By breaking down a trajectory into segments where the shell passed through a given 1000 foot altitude strata (and keeping in mind that in a surface-to-surface firing, it will pass through each strata twice), and computing the lateral displacement that is imparted during each passage, one can derive a weighting table for each strata passage which describes the percentage of the entire displacement attributable to the winds in this elevation strata.

This segmenting of the total wind effect gave the means to apply different wind speeds at different altitude strata, and the weighting table gave the means to consider each CrossWindSpeed in the proper proportion in synthesizing a single Equivalent Constant Wind.

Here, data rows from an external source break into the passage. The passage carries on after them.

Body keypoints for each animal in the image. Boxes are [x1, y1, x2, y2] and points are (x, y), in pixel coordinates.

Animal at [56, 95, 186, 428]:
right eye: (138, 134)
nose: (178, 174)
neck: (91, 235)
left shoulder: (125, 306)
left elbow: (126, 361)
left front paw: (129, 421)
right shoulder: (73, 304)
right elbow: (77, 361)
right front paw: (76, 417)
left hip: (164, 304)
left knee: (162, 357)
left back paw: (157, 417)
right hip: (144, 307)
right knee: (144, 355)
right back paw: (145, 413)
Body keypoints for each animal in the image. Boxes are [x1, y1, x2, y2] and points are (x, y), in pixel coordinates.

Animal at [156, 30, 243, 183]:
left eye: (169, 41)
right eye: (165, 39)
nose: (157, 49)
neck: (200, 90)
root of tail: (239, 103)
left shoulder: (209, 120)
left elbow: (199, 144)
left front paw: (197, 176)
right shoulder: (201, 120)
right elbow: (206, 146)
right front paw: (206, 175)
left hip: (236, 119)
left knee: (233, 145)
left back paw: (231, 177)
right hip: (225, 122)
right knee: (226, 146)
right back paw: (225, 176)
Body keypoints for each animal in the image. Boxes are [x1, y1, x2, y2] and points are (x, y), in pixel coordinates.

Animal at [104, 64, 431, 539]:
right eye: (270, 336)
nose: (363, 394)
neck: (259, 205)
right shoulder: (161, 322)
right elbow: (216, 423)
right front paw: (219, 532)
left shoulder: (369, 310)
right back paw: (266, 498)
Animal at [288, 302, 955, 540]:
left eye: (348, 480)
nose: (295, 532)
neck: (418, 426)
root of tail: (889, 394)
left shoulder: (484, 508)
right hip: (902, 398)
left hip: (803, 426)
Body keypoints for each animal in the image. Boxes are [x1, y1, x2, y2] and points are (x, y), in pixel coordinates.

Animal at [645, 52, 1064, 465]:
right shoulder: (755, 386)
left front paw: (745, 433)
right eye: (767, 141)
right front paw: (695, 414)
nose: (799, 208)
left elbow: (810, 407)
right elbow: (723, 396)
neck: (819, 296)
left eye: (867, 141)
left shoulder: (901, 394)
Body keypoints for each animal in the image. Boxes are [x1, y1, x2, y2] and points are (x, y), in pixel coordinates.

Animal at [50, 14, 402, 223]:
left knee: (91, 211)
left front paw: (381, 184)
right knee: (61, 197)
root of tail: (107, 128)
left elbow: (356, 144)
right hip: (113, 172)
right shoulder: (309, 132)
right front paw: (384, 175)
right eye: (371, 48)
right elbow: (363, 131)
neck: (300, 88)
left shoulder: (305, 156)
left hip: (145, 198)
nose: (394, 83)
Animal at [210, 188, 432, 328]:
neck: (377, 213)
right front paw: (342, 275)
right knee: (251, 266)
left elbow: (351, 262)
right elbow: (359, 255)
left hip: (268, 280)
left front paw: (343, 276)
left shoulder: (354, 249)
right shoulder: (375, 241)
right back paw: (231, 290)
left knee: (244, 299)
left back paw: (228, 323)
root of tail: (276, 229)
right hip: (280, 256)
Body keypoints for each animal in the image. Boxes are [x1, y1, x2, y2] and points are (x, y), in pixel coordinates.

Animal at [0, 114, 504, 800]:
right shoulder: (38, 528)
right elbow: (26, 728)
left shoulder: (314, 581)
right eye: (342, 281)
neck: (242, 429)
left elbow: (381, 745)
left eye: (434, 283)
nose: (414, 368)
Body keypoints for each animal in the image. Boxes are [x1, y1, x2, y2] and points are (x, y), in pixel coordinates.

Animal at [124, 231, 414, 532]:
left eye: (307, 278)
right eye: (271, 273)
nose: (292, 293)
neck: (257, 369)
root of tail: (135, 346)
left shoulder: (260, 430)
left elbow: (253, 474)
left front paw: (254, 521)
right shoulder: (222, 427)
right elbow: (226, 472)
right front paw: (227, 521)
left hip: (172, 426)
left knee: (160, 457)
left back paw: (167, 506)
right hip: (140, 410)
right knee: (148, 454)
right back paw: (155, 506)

Section 17 details that in high angle fire, strata of 2000 or 3000 feet may be sufficient.  In low angle, finer strata may be required to accommodate the wind at different altitudes.

The example in Sections 19-23 show a 6-inch gun firing a 4 crh shell at 2,750 feet per second at 35 degrees.  It flies about 20,000 yards in 58 seconds.  Tabular data shows the shell at various points in its trajectory, and Table III shows the weighting table for which stratum's winds contribute to the total displacement in what proportion.  For instance, the shell reaches an apogee of 14,684.5 feet, and the lowest stratum from 0-1,000 feet weighs in at 4.75% and the next-to-highest from 13,000-14,000 feet weighs out at 7.25%, while the winds over 14,000 feet contribute fully 10.75% of the displacement.  The reason for these different figures is the amount of time the shell spends within each stratum.

I'm stopping my notes at this point, as this document is a little too heavy for me at the moment.  If you are good at maintaining consciousness while reading such matter, I'll gladly offer you a copy if you share your notes with me.